Evelyn Nesbit, 1902

Evelyn Nesbit, photographed by Otto Sarony, 1902.

There are a number of different techniques I deploy to colorize and restore images, depending on the scene, and the quality of the source materials. The most flexible approach requires isolating and masking every object and sub-object in the scene, and applying a color to each individual element. This allows for easy modifications after the fact, but the results can look stiff and reminiscent of a color-by-numbers drawing. It also tends to take insane amounts of time, and hundreds of Photoshop layers. Another common approach is applying all colors in one pass, in a single layer. The results of this tend to look more fluid and lifelike, but it requires a good eye for color and a fearless approach to the canvas. Another issue is that blending colors in Photoshop can be messy and unpredictable sometimes, depending on “flow” and “opacity” and “blend modes.”
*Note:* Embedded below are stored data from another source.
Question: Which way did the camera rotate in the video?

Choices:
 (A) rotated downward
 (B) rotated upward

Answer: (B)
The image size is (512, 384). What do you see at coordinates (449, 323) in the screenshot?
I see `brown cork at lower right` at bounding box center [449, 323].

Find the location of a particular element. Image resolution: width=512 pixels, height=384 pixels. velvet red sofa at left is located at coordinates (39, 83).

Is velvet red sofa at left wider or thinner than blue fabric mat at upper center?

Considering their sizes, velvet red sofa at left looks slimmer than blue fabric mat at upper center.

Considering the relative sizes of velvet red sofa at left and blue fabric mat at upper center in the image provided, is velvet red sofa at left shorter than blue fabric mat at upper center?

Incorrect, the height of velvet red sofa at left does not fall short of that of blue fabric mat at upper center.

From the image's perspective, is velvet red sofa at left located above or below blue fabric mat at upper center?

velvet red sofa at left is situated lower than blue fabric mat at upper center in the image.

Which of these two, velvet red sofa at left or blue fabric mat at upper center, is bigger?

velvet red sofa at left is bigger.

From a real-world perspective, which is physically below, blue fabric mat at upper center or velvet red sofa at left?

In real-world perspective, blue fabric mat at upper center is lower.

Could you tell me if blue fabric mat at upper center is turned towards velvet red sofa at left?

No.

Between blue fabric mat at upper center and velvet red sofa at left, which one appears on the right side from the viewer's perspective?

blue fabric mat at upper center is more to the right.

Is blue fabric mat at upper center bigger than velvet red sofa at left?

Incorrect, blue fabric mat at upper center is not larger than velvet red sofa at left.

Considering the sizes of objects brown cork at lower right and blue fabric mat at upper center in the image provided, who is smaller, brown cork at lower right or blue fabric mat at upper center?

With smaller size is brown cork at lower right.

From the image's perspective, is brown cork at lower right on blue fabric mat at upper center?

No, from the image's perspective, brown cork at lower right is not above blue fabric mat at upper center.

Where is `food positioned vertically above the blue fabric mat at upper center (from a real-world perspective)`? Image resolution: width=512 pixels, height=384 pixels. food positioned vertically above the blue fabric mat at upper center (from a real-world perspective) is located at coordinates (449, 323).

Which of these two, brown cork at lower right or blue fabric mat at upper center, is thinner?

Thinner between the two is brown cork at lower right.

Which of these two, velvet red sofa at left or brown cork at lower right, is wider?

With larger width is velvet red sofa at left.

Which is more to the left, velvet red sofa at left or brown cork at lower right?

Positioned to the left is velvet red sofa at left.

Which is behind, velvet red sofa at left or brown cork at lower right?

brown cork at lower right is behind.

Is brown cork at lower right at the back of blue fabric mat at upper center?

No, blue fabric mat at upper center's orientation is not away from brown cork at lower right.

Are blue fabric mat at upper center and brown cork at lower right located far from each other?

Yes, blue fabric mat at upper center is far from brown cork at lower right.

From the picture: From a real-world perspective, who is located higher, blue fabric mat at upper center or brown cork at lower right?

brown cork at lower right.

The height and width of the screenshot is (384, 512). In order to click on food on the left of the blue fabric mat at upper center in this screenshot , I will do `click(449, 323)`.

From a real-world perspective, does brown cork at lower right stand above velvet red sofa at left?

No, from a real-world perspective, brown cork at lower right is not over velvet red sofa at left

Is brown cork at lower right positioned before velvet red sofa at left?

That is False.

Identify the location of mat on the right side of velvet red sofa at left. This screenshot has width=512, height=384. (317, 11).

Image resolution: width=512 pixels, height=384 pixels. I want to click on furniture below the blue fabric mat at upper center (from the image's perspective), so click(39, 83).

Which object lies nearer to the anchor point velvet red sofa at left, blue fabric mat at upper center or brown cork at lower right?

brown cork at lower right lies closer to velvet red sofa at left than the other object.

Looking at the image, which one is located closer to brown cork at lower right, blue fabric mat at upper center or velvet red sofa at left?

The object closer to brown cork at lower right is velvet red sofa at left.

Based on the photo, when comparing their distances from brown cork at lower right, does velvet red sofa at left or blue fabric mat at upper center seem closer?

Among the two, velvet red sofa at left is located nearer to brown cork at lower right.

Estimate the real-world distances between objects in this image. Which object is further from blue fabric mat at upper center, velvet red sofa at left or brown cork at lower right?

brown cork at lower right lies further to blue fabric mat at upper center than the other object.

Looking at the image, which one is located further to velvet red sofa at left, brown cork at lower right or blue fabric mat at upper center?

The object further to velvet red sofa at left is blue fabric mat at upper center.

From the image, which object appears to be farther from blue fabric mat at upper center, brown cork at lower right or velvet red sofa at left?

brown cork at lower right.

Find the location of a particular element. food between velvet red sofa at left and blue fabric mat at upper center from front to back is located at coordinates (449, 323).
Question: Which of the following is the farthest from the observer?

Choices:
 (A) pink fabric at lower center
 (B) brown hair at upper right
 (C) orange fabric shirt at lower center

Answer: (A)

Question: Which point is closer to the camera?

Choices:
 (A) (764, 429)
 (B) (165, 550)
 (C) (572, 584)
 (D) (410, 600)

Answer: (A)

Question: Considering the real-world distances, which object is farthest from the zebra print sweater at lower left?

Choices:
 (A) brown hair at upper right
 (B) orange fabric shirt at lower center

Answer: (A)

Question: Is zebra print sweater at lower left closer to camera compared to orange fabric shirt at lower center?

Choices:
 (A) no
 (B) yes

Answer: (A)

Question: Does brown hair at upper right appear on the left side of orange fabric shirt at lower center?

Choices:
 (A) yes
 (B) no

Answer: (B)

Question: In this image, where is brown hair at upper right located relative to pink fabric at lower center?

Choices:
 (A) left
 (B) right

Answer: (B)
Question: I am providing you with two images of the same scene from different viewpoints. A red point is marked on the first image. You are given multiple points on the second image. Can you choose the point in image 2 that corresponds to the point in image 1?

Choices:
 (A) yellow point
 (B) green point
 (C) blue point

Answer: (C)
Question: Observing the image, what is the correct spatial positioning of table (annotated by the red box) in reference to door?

I recently came up with a new technique which I’m calling the “pixel brush”—instead of using “flow” to visually blend colors, I’m using the pixelated effect from the “Dissolve” blend mode to create the illusion of blending colors. An added benefit of this is that the grain or noise this introduces to the image also helps sharpen it somewhat, and creates an almost “matte” effect when viewed from a distance. I’m still experimenting with this, and determining the best scenarios for this technique.

So here’s an attempt to colorize this photograph of Evelyn Nesbit in 1902, using this technique.

Evelyn Nesbit (born Florence Evelyn Nesbit; December 25, 1884 or 1885 – January 17, 1967) was an American artists’ model, chorus girl, and actress. She is best known for her career in New York City, as well as the obsessive and abusive fixation of her husband, railroad scion Harry Kendall Thaw on both Nesbit and architect Stanford White, which resulted in White’s murder by Thaw in 1906.

As a model, Nesbit was frequently photographed for mass circulation newspapers, magazine advertisements, souvenir items and calendars. When in her early teens, she had begun working as an artist’s model in Philadelphia. Nesbit continued after her family moved to New York, posing for artists including James Carroll Beckwith, Frederick S. Church and notably Charles Dana Gibson, who idealized her as a “Gibson Girl”. She began modeling when both fashion photography (as an advertising medium) and the pin-up (as an art genre) were beginning to expand.

Nesbit entered Broadway theatre, initially as a chorus line dancer before becoming a featured star. A variety of wealthy men vied for her company including Stanford White, 32 years her senior. In 1905, Nesbit married Thaw, a multi-millionaire about 14 years her senior with a history of mental instability and abusive behavior. The next year, on June 25, 1906, Thaw shot and killed White at the rooftop theatre of Madison Square Garden.